Day 47: Reflective Mindfulness

Photo by Hannah Olinger on Unsplash

Photo by Hannah Olinger on Unsplash

We think about mindfulness as an in-the-moment practice. But we can also be reflective about events that have already occurred in a way that brings more clarity to our continued perseveration over those events. In Mindfulness for Teachers, Tish Jennings talks about our “scripts” that we have around students, parents, and colleagues that impact how we react to them. If we cannot clearly see our own stories about the people around us, we both add layers of difficulty to our own experience and are unable to respond effectively to what is happening.

I spent Friday with a group of 40 educators, and we took some time to consider our scripts about kids/parents/colleagues and their behaviors as a way of gaining a deeper understanding of what is happening in those moments we find difficult.
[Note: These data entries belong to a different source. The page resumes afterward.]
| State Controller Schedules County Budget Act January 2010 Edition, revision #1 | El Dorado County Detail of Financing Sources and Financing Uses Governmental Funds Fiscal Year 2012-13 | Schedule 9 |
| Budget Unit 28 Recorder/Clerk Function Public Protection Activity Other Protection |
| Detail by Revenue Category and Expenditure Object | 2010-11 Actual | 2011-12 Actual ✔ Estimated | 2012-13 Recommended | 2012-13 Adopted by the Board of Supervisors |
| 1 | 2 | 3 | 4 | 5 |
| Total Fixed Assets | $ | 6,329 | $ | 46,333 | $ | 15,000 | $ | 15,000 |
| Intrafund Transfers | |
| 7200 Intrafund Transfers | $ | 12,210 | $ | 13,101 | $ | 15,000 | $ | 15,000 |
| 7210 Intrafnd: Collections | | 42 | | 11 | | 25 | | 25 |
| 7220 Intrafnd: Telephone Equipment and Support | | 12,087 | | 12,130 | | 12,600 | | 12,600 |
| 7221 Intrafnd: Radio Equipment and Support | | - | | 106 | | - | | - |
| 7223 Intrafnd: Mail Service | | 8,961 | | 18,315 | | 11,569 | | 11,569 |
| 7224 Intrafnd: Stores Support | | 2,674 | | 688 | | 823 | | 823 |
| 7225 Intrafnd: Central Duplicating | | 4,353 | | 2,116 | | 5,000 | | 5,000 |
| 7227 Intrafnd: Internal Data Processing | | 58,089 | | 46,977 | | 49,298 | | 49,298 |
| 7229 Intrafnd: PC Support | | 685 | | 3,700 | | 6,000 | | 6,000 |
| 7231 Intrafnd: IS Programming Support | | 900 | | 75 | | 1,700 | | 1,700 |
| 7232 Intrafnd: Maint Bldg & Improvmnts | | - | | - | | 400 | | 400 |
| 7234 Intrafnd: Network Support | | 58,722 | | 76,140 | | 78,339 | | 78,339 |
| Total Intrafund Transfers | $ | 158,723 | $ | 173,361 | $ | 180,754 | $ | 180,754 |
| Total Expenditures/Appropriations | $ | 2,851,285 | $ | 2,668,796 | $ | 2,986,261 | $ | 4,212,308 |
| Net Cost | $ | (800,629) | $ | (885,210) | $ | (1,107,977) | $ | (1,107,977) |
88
As a practice, we took a recent event that was emotionally triggering with a student, parent, or colleague and teased it apart:

(1) OBJECTIVE EXPERIENCE: As best we could, describe what actually happened, without layers of judgement or conjecture.

(2) SCRIPT: What story did we have about that person and about ourselves in relationship to that person?
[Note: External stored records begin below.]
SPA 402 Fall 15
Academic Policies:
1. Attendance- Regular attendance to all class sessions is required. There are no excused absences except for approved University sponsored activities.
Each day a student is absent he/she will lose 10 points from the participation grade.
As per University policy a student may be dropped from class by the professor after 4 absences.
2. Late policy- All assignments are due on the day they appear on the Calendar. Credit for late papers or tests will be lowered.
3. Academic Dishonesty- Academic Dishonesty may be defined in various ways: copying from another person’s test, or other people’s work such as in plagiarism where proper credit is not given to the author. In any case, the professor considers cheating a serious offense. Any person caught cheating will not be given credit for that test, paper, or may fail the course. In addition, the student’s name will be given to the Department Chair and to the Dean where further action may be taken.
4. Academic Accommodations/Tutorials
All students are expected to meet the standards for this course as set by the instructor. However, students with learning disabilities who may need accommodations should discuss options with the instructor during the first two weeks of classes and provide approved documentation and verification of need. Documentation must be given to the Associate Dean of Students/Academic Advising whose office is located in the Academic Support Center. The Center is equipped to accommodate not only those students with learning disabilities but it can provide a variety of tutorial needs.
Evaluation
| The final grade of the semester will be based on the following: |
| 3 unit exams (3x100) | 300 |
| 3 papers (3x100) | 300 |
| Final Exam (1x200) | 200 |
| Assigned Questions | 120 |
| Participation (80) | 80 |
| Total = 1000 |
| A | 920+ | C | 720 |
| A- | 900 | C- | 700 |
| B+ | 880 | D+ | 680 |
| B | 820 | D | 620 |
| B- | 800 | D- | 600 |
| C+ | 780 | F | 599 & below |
(3) EMOTIONS: What emotional response did that script about that event trigger?

By breaking it down, we noted that we gained some empathy for the other. We could more easily see how our thoughts played a role in the interaction as much as the event itself. We thought we could more easily go into the next interaction with that person as we would want to, open-hearted and present, with the script noted and checked.

Try taking apart a difficult interaction in this way and see if you can gain any clarity into your own narrative.